• CONSIGNE 1: Pouvez-vous réécrire plus brièvement le paragraphe de l'article sur la mode made in France qui commence par « Cette tendance au retour », en conservant ses faits principaux ?
• CONSIGNE 2: Pouvez-vous citer sans rien changer, dans les entrées, tout ce qui va de la ligne contenant « Что такое дефицит калорий? » jusqu'à la ligne contenant « потребляете, вычтите из количе », ces deux lignes comprises ?

• TEXTE FOURNI:
Fabriquer localement et sauver des savoir-faire : douze marques de mode relèvent le challenge du made in France
La crise sanitaire a confirmé les méfaits de la délocalisation et prouvé la dépendance de la France. Mais des entreprises ont choisi, récemment ou depuis longtemps, de ranimer l’industrie textile française et de faire rayonner son aura économique et sociale. Voici leur parcours
Des marques font le choix de revenir en France tandis que d'autres y sont ancrées depuis toujours car pour elles la production sur le territoire est perçue comme une opportunité de croissance. Cette perception est amplifiée par les récentes "success stories" du Slip Français et de 1083, deux marques qui ont fait le choix de produire en France pour créer des emplois et limiter la surproduction.
Cette tendance au retour du fabriqué en France est motivée. Pour ces entreprises, le choix du circuit court a de multiples impacts : il permet de redynamiser des territoires - en revalorisant des savoir-faire textiles locaux fragilisés par les précédentes délocalisations ou en les reconstruisant quand ils ont disparu -, mais aussi de sauver et de créer des emplois. Douze marques - certaines sont toutes jeunes, d'autres plus anciennes - nous expliquent les motivations qui les ont poussées à se développer en France. Rencontres.

• ENTRÉES FOURNIES:
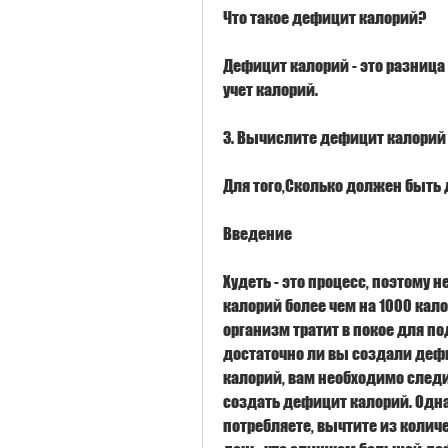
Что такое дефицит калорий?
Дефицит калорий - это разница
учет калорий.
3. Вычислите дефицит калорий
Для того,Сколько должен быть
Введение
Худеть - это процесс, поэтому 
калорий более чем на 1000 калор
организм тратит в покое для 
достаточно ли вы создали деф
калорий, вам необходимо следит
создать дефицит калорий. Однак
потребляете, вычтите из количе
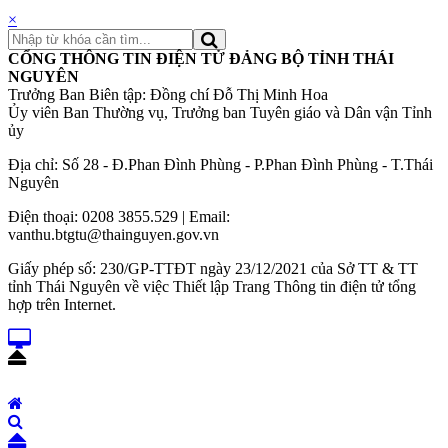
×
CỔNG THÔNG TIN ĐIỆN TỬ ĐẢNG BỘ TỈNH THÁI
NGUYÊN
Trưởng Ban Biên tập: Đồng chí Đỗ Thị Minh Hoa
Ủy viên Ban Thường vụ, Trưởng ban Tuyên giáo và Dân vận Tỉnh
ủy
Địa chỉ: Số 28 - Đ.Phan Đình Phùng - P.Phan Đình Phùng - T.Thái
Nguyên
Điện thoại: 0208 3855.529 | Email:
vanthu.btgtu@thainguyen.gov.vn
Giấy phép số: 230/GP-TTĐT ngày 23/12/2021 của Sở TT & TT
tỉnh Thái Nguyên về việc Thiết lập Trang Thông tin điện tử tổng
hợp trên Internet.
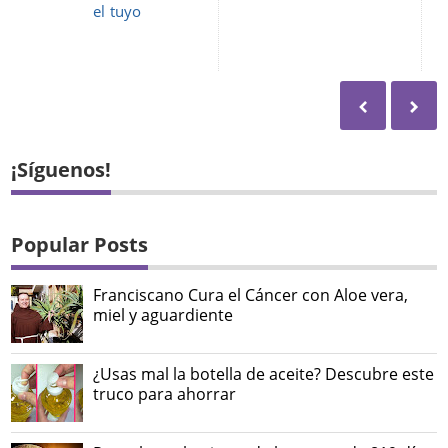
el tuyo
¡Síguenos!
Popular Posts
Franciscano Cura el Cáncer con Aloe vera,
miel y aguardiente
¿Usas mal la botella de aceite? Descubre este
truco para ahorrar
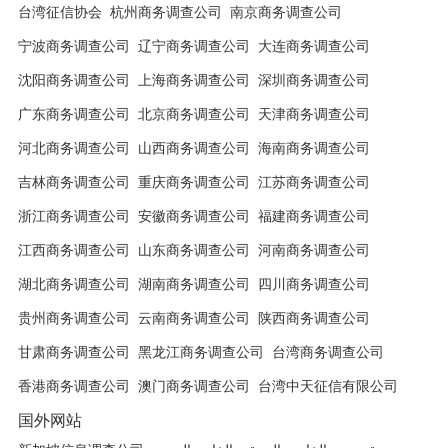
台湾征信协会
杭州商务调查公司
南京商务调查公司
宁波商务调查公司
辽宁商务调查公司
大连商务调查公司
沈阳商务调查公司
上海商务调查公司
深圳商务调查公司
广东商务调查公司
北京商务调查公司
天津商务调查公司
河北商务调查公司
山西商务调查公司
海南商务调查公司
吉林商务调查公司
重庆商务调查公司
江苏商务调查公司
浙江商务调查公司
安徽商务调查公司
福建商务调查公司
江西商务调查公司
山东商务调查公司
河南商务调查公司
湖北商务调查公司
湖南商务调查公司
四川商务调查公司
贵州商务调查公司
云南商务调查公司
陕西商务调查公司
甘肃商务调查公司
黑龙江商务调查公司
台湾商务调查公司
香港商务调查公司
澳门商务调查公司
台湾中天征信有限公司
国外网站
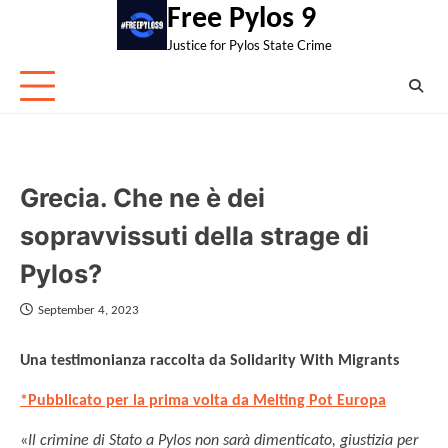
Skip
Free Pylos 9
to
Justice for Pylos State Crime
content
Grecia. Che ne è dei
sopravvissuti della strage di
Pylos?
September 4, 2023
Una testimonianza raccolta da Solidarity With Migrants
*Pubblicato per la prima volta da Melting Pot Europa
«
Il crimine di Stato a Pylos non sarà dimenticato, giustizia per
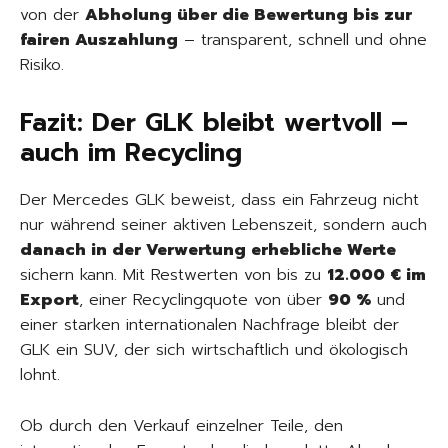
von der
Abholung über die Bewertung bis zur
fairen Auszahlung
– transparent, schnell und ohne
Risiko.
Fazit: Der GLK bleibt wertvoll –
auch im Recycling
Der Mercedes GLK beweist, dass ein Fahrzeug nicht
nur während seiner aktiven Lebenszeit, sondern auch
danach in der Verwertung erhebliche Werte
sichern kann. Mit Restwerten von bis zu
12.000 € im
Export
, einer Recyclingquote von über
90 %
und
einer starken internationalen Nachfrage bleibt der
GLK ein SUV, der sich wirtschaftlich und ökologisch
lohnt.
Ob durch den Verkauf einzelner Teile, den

--

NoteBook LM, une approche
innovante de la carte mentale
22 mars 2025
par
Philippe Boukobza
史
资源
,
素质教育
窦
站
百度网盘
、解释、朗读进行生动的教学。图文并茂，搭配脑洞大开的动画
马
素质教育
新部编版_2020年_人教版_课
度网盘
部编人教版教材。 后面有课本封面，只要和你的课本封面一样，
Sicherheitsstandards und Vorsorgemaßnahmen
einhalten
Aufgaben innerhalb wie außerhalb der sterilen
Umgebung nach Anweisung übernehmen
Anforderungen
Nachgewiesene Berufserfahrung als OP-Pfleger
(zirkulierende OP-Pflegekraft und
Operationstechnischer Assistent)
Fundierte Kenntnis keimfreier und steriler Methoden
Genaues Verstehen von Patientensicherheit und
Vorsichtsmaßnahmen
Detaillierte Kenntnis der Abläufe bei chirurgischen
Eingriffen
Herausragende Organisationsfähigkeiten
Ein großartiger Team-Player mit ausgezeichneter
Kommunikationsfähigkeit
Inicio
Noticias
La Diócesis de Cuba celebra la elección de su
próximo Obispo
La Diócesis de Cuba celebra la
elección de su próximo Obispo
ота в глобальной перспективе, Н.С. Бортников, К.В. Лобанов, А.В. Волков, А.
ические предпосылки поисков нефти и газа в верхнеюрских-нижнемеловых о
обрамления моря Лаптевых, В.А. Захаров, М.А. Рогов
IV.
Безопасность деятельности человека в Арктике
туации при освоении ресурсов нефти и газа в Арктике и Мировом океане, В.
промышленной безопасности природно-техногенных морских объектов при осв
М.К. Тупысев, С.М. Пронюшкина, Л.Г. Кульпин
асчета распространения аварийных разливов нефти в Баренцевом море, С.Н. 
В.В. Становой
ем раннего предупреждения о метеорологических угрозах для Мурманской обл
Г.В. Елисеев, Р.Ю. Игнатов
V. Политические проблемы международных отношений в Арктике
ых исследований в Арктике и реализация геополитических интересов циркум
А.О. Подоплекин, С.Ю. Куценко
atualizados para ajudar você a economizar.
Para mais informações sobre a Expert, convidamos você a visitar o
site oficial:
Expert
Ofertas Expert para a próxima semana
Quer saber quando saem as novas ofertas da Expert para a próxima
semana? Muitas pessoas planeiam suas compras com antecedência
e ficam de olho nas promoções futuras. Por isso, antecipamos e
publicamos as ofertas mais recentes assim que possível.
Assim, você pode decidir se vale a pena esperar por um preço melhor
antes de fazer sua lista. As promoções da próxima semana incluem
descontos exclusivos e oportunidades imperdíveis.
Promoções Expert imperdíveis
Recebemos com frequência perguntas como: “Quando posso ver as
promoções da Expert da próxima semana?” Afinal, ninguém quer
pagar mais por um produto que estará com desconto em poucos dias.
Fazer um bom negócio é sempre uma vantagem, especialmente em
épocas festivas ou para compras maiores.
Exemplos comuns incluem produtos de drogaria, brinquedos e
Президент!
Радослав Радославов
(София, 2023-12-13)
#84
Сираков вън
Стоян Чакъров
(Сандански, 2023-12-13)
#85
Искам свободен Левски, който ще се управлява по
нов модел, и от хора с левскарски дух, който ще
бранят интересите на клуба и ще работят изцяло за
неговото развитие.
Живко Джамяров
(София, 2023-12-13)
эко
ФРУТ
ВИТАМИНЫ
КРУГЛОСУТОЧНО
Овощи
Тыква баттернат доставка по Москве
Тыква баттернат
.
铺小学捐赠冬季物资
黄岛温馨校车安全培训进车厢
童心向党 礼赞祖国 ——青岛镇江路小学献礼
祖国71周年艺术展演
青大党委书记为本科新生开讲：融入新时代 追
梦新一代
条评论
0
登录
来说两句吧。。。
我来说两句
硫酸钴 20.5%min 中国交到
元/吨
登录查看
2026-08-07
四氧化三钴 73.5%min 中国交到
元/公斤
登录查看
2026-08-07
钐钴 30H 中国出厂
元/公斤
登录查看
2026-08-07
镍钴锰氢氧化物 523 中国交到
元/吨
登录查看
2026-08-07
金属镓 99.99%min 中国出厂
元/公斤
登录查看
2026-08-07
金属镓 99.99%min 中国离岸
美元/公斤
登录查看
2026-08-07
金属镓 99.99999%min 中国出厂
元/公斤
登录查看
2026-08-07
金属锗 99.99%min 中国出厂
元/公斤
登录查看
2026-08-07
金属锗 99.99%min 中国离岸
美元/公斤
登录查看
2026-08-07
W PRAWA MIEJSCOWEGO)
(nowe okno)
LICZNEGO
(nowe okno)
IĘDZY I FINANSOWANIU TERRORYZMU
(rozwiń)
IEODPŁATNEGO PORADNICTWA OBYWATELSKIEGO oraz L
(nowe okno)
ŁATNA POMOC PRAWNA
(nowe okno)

• ZONE DE RÉPONSE 1: Le retour du fabriqué en France est motivé. Le circuit court redynamise les territoires en revalorisant des savoir-faire textiles locaux fragilisés par les délocalisations, ou en les reconstruisant quand ils ont disparu. Il permet aussi de sauver et de créer des emplois. Douze marques, jeunes ou plus anciennes, expliquent pourquoi elles se sont développées en France.

• ZONE DE RÉPONSE 2:
Что такое дефицит калорий?
Дефицит калорий - это разница
учет калорий.
3. Вычислите дефицит калорий
Для того,Сколько должен быть
Введение
Худеть - это процесс, поэтому 
калорий более чем на 1000 калор
организм тратит в покое для 
достаточно ли вы создали деф
калорий, вам необходимо следит
создать дефицит калорий. Однак
потребляете, вычтите из количе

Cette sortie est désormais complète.